I'd had a couple of long overseas stays. I went to the national Canadian gay conference in Toronto in 1982 and there were two doctors there who put up this chart that showed the statistics of AIDS. It was like a parabola, it went up and it went down, and they said it’s all over, it’s just like toxic shock syndrome (laughs).
Then I went to San Francisco and there was a group called Bay Area Physicians. They had just had a conference and were given the results of early epidemiological studies. A cluster of men who had AIDS had all been going to the same sex venue in Los Angeles. This was fairly convincing circumstantial evidence about some infectious agent. Basically, all the doctors knew immediately that whatever was going on was going to completely and utterly change our lives. I remember sitting on the steps of San Francisco Town Hall and this doctor was telling me about it and he was almost in tears. In San Francisco, by the time they knew about it, their sero-prevalence was over 40 percent, which was just staggering. Ours [in Sydney] never went beyond 17 percent.
Bigger than Ben Hur
So you moved from Canberra to Sydney when AIDS began to happen?

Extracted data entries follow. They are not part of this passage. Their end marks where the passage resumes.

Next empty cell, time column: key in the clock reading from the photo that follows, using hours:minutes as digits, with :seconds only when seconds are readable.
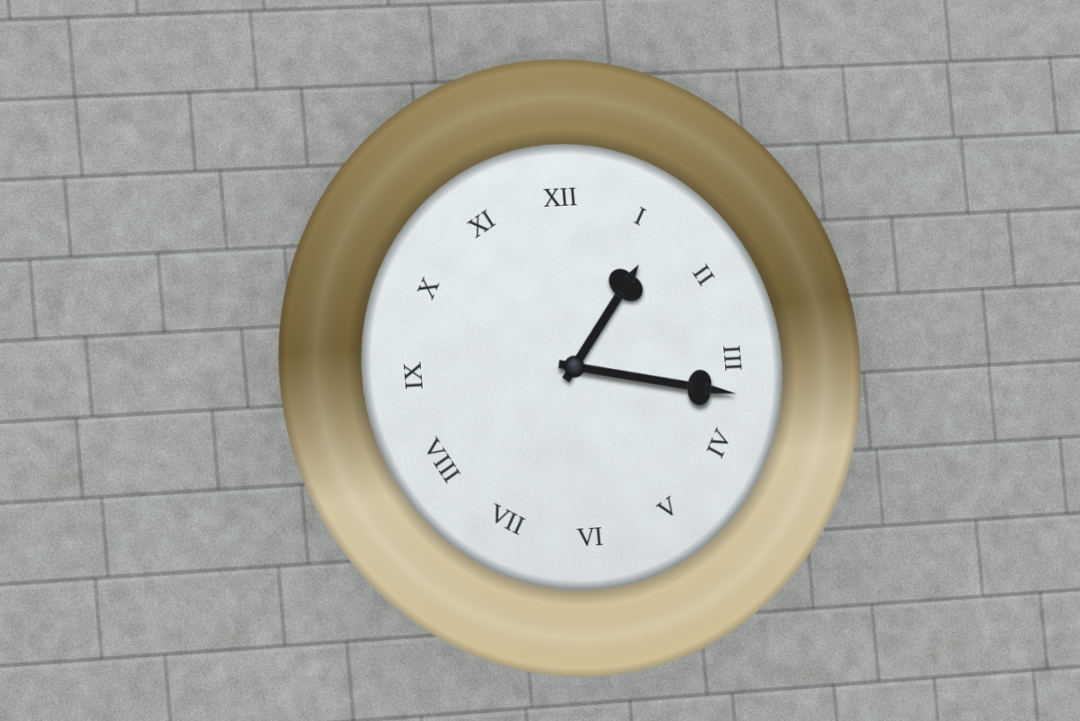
1:17
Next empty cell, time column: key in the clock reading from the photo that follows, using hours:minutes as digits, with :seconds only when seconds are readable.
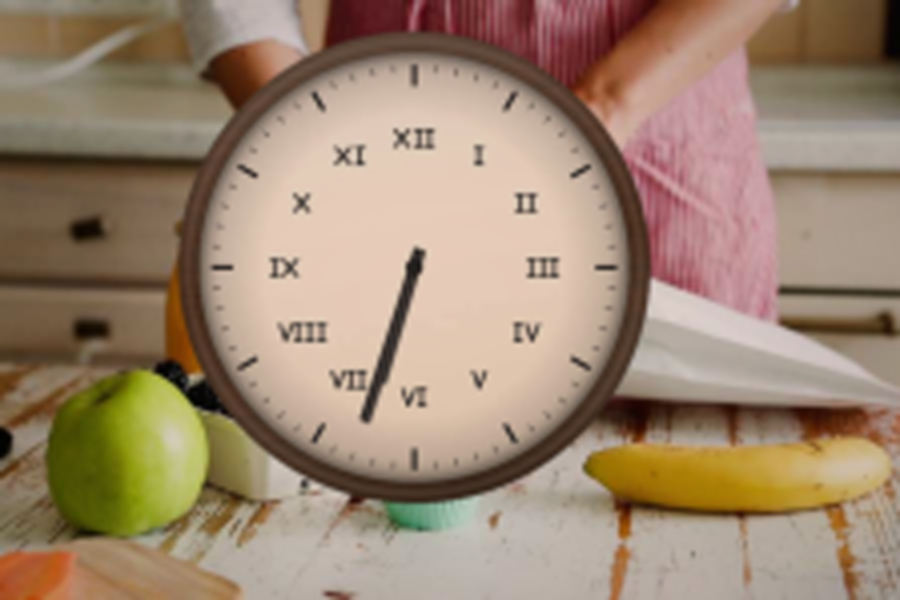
6:33
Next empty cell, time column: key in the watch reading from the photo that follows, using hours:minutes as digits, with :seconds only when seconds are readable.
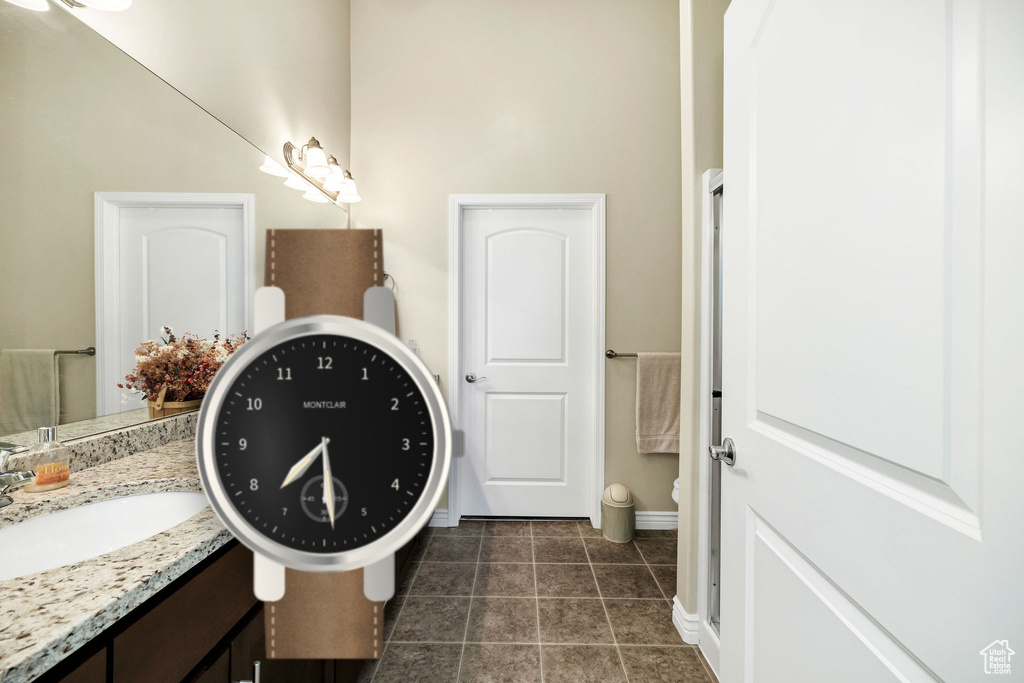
7:29
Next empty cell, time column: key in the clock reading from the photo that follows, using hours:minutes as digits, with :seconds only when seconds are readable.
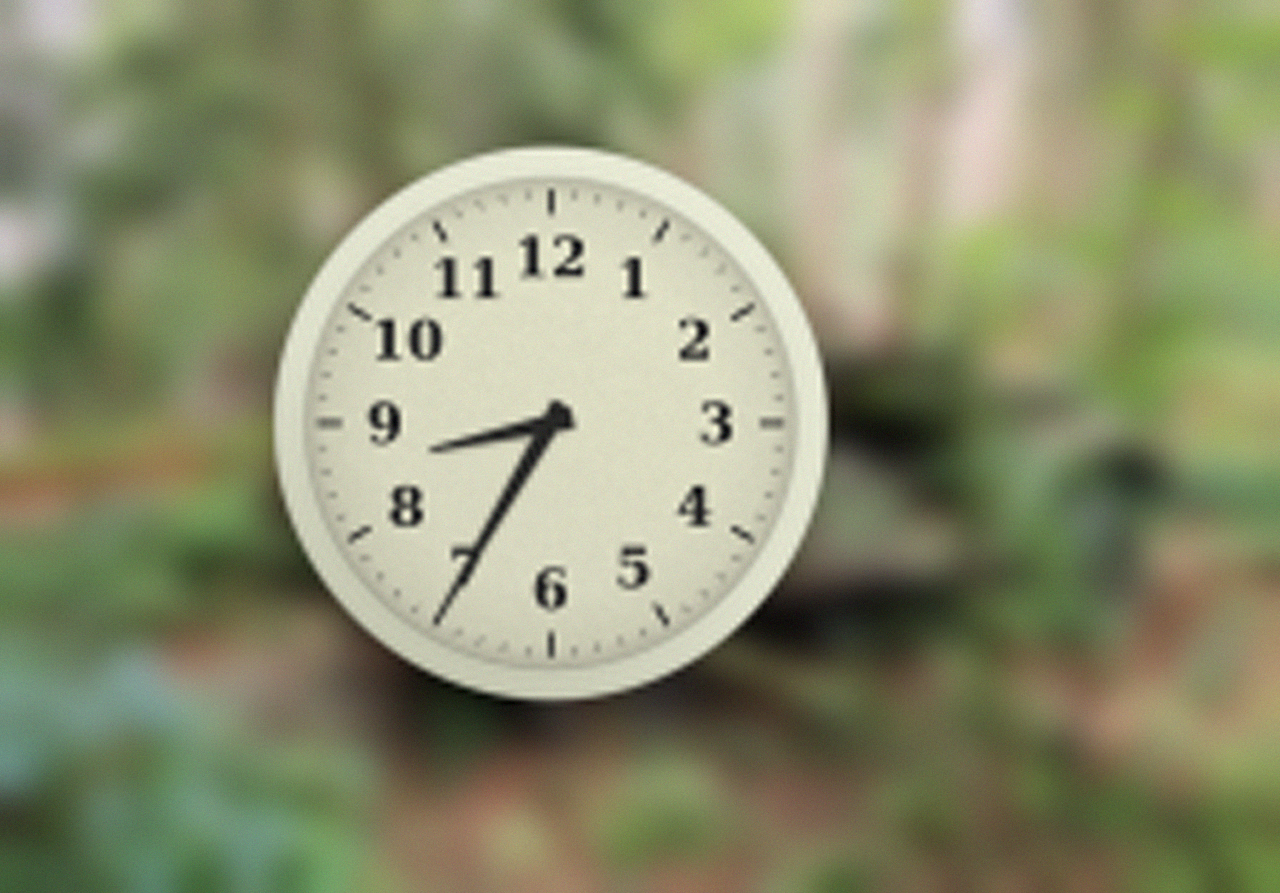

[From having been in SF], I knew what was coming and I knew it was bigger than Ben Hur. I also knew that we weren't going to cope very well. We didn't know what sort of infection it was, viral or bacterial (which was highly unlikely), or whether... mad cow disease was around at the time and that was a new sort of agent. There was speculation that [whatever caused AIDS] could be some other sort of infectious agent, particularly because blood was involved. But anyway, I knew, whatever it was, it was big and it's going to affect our lives dramatically, so I want to be in Sydney.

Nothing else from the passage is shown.